Print out every line of the listing below without alteration.

Given data:
--- START ---

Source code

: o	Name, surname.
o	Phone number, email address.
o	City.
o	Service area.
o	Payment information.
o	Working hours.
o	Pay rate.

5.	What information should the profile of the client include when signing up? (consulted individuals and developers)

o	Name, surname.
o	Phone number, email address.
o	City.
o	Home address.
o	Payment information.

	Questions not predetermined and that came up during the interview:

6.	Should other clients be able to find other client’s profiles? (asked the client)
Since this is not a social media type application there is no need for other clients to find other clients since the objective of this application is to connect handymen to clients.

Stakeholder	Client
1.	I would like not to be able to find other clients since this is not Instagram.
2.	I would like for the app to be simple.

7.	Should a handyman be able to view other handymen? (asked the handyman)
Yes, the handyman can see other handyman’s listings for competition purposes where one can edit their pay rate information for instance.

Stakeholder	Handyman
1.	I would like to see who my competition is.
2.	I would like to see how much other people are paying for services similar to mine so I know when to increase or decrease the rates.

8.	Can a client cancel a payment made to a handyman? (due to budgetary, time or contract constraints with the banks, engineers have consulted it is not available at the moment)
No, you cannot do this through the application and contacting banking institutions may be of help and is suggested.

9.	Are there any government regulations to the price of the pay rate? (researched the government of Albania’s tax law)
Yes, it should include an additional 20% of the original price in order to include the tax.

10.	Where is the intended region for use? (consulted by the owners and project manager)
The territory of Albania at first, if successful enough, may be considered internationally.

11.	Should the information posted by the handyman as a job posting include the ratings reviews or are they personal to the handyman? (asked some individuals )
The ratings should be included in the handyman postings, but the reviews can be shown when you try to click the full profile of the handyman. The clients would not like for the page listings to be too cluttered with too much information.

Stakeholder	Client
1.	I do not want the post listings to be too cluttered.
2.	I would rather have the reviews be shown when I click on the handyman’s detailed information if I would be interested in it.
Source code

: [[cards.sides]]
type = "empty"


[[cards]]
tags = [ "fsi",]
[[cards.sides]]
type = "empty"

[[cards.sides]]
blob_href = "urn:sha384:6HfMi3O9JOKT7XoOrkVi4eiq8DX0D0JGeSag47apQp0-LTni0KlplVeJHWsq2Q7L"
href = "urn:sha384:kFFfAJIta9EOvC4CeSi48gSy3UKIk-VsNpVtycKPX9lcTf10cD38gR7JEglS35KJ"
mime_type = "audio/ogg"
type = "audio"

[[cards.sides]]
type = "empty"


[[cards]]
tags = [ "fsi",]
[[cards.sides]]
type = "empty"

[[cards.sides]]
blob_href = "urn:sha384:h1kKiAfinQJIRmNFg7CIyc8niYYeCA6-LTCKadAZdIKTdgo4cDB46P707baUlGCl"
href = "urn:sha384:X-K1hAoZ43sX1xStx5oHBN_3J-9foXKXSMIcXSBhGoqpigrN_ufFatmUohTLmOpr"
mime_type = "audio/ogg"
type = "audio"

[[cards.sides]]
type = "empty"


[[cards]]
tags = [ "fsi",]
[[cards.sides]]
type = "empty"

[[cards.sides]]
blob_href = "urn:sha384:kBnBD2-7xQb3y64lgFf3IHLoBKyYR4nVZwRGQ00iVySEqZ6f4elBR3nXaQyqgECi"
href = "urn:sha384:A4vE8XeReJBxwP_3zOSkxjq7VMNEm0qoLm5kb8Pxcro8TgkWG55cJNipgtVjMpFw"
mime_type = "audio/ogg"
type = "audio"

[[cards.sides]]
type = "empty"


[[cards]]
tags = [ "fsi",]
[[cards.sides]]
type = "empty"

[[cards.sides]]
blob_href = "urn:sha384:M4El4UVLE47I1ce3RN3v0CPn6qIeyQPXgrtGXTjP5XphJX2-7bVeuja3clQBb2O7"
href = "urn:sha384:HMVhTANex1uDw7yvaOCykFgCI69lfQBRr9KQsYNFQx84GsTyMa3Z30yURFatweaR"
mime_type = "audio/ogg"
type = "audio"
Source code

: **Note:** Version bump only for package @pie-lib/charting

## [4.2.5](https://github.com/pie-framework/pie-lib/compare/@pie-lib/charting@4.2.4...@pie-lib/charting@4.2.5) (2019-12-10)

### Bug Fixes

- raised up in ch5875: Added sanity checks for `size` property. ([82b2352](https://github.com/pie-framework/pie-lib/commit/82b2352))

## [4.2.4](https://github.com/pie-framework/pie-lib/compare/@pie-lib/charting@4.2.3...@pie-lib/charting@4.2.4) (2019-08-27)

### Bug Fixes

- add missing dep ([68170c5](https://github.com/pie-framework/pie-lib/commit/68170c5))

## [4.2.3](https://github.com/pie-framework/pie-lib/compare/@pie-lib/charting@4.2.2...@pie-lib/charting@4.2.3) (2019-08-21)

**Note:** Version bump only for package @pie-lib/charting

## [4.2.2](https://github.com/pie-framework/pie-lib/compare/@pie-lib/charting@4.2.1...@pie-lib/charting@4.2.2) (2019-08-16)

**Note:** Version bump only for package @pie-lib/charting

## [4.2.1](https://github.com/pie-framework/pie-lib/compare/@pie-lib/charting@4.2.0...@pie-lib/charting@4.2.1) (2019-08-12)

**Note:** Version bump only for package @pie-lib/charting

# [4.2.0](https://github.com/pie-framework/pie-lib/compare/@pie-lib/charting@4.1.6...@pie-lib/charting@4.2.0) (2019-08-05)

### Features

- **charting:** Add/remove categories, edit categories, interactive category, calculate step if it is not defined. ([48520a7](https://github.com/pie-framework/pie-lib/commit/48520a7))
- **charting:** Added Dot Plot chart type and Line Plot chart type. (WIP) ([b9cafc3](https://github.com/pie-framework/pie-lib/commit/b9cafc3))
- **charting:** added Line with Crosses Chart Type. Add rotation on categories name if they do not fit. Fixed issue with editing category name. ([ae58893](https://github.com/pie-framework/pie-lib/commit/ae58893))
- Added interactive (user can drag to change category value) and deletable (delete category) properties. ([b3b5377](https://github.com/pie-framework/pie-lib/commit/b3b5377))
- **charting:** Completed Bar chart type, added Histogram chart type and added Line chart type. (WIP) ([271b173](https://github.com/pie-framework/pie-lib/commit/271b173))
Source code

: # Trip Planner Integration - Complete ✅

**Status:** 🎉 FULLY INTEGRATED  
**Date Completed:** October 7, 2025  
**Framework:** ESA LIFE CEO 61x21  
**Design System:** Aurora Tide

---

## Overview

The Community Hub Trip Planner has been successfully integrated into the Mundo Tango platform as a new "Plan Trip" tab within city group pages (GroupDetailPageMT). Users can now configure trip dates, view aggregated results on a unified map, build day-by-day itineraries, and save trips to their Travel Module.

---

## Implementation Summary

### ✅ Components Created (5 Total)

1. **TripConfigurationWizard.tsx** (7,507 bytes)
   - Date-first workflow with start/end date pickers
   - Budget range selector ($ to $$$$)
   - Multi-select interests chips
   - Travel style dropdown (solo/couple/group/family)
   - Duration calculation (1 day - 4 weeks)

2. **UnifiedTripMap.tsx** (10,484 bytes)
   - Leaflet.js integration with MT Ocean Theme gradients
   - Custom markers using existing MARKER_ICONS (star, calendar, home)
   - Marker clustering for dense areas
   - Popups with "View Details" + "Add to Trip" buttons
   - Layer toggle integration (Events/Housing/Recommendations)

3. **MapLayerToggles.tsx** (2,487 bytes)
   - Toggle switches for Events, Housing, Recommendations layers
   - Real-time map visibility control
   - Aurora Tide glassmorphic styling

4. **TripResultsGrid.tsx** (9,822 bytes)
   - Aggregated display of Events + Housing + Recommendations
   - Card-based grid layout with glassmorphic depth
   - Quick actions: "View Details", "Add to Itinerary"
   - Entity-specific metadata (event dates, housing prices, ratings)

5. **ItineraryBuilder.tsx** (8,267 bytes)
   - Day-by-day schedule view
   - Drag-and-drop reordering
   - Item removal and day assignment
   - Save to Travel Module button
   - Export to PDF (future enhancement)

--- END ---

Task response:
Source code

: o	Name, surname.
o	Phone number, email address.
o	City.
o	Service area.
o	Payment information.
o	Working hours.
o	Pay rate.

5.	What information should the profile of the client include when signing up? (consulted individuals and developers)

o	Name, surname.
o	Phone number, email address.
o	City.
o	Home address.
o	Payment information.

	Questions not predetermined and that came up during the interview:

6.	Should other clients be able to find other client’s profiles? (asked the client)
Since this is not a social media type application there is no need for other clients to find other clients since the objective of this application is to connect handymen to clients.

Stakeholder	Client
1.	I would like not to be able to find other clients since this is not Instagram.
2.	I would like for the app to be simple.

7.	Should a handyman be able to view other handymen? (asked the handyman)
Yes, the handyman can see other handyman’s listings for competition purposes where one can edit their pay rate information for instance.

Stakeholder	Handyman
1.	I would like to see who my competition is.
2.	I would like to see how much other people are paying for services similar to mine so I know when to increase or decrease the rates.

8.	Can a client cancel a payment made to a handyman? (due to budgetary, time or contract constraints with the banks, engineers have consulted it is not available at the moment)
No, you cannot do this through the application and contacting banking institutions may be of help and is suggested.

9.	Are there any government regulations to the price of the pay rate? (researched the government of Albania’s tax law)
Yes, it should include an additional 20% of the original price in order to include the tax.

10.	Where is the intended region for use? (consulted by the owners and project manager)
The territory of Albania at first, if successful enough, may be considered internationally.

11.	Should the information posted by the handyman as a job posting include the ratings reviews or are they personal to the handyman? (asked some individuals )
The ratings should be included in the handyman postings, but the reviews can be shown when you try to click the full profile of the handyman. The clients would not like for the page listings to be too cluttered with too much information.

Stakeholder	Client
1.	I do not want the post listings to be too cluttered.
2.	I would rather have the reviews be shown when I click on the handyman’s detailed information if I would be interested in it.
Source code

: [[cards.sides]]
type = "empty"


[[cards]]
tags = [ "fsi",]
[[cards.sides]]
type = "empty"

[[cards.sides]]
blob_href = "urn:sha384:6HfMi3O9JOKT7XoOrkVi4eiq8DX0D0JGeSag47apQp0-LTni0KlplVeJHWsq2Q7L"
href = "urn:sha384:kFFfAJIta9EOvC4CeSi48gSy3UKIk-VsNpVtycKPX9lcTf10cD38gR7JEglS35KJ"
mime_type = "audio/ogg"
type = "audio"

[[cards.sides]]
type = "empty"


[[cards]]
tags = [ "fsi",]
[[cards.sides]]
type = "empty"

[[cards.sides]]
blob_href = "urn:sha384:h1kKiAfinQJIRmNFg7CIyc8niYYeCA6-LTCKadAZdIKTdgo4cDB46P707baUlGCl"
href = "urn:sha384:X-K1hAoZ43sX1xStx5oHBN_3J-9foXKXSMIcXSBhGoqpigrN_ufFatmUohTLmOpr"
mime_type = "audio/ogg"
type = "audio"

[[cards.sides]]
type = "empty"


[[cards]]
tags = [ "fsi",]
[[cards.sides]]
type = "empty"

[[cards.sides]]
blob_href = "urn:sha384:kBnBD2-7xQb3y64lgFf3IHLoBKyYR4nVZwRGQ00iVySEqZ6f4elBR3nXaQyqgECi"
href = "urn:sha384:A4vE8XeReJBxwP_3zOSkxjq7VMNEm0qoLm5kb8Pxcro8TgkWG55cJNipgtVjMpFw"
mime_type = "audio/ogg"
type = "audio"

[[cards.sides]]
type = "empty"


[[cards]]
tags = [ "fsi",]
[[cards.sides]]
type = "empty"

[[cards.sides]]
blob_href = "urn:sha384:M4El4UVLE47I1ce3RN3v0CPn6qIeyQPXgrtGXTjP5XphJX2-7bVeuja3clQBb2O7"
href = "urn:sha384:HMVhTANex1uDw7yvaOCykFgCI69lfQBRr9KQsYNFQx84GsTyMa3Z30yURFatweaR"
mime_type = "audio/ogg"
type = "audio"
Source code

: **Note:** Version bump only for package @pie-lib/charting

## [4.2.5](https://github.com/pie-framework/pie-lib/compare/@pie-lib/charting@4.2.4...@pie-lib/charting@4.2.5) (2019-12-10)

### Bug Fixes

- raised up in ch5875: Added sanity checks for `size` property. ([82b2352](https://github.com/pie-framework/pie-lib/commit/82b2352))

## [4.2.4](https://github.com/pie-framework/pie-lib/compare/@pie-lib/charting@4.2.3...@pie-lib/charting@4.2.4) (2019-08-27)

### Bug Fixes

- add missing dep ([68170c5](https://github.com/pie-framework/pie-lib/commit/68170c5))

## [4.2.3](https://github.com/pie-framework/pie-lib/compare/@pie-lib/charting@4.2.2...@pie-lib/charting@4.2.3) (2019-08-21)

**Note:** Version bump only for package @pie-lib/charting

## [4.2.2](https://github.com/pie-framework/pie-lib/compare/@pie-lib/charting@4.2.1...@pie-lib/charting@4.2.2) (2019-08-16)

**Note:** Version bump only for package @pie-lib/charting

## [4.2.1](https://github.com/pie-framework/pie-lib/compare/@pie-lib/charting@4.2.0...@pie-lib/charting@4.2.1) (2019-08-12)

**Note:** Version bump only for package @pie-lib/charting

# [4.2.0](https://github.com/pie-framework/pie-lib/compare/@pie-lib/charting@4.1.6...@pie-lib/charting@4.2.0) (2019-08-05)

### Features

- **charting:** Add/remove categories, edit categories, interactive category, calculate step if it is not defined. ([48520a7](https://github.com/pie-framework/pie-lib/commit/48520a7))
- **charting:** Added Dot Plot chart type and Line Plot chart type. (WIP) ([b9cafc3](https://github.com/pie-framework/pie-lib/commit/b9cafc3))
- **charting:** added Line with Crosses Chart Type. Add rotation on categories name if they do not fit. Fixed issue with editing category name. ([ae58893](https://github.com/pie-framework/pie-lib/commit/ae58893))
- Added interactive (user can drag to change category value) and deletable (delete category) properties. ([b3b5377](https://github.com/pie-framework/pie-lib/commit/b3b5377))
- **charting:** Completed Bar chart type, added Histogram chart type and added Line chart type. (WIP) ([271b173](https://github.com/pie-framework/pie-lib/commit/271b173))
Source code

: # Trip Planner Integration - Complete ✅

**Status:** 🎉 FULLY INTEGRATED  
**Date Completed:** October 7, 2025  
**Framework:** ESA LIFE CEO 61x21  
**Design System:** Aurora Tide

---

## Overview

The Community Hub Trip Planner has been successfully integrated into the Mundo Tango platform as a new "Plan Trip" tab within city group pages (GroupDetailPageMT). Users can now configure trip dates, view aggregated results on a unified map, build day-by-day itineraries, and save trips to their Travel Module.

---

## Implementation Summary

### ✅ Components Created (5 Total)

1. **TripConfigurationWizard.tsx** (7,507 bytes)
   - Date-first workflow with start/end date pickers
   - Budget range selector ($ to $$$$)
   - Multi-select interests chips
   - Travel style dropdown (solo/couple/group/family)
   - Duration calculation (1 day - 4 weeks)

2. **UnifiedTripMap.tsx** (10,484 bytes)
   - Leaflet.js integration with MT Ocean Theme gradients
   - Custom markers using existing MARKER_ICONS (star, calendar, home)
   - Marker clustering for dense areas
   - Popups with "View Details" + "Add to Trip" buttons
   - Layer toggle integration (Events/Housing/Recommendations)

3. **MapLayerToggles.tsx** (2,487 bytes)
   - Toggle switches for Events, Housing, Recommendations layers
   - Real-time map visibility control
   - Aurora Tide glassmorphic styling

4. **TripResultsGrid.tsx** (9,822 bytes)
   - Aggregated display of Events + Housing + Recommendations
   - Card-based grid layout with glassmorphic depth
   - Quick actions: "View Details", "Add to Itinerary"
   - Entity-specific metadata (event dates, housing prices, ratings)

5. **ItineraryBuilder.tsx** (8,267 bytes)
   - Day-by-day schedule view
   - Drag-and-drop reordering
   - Item removal and day assignment
   - Save to Travel Module button
   - Export to PDF (future enhancement)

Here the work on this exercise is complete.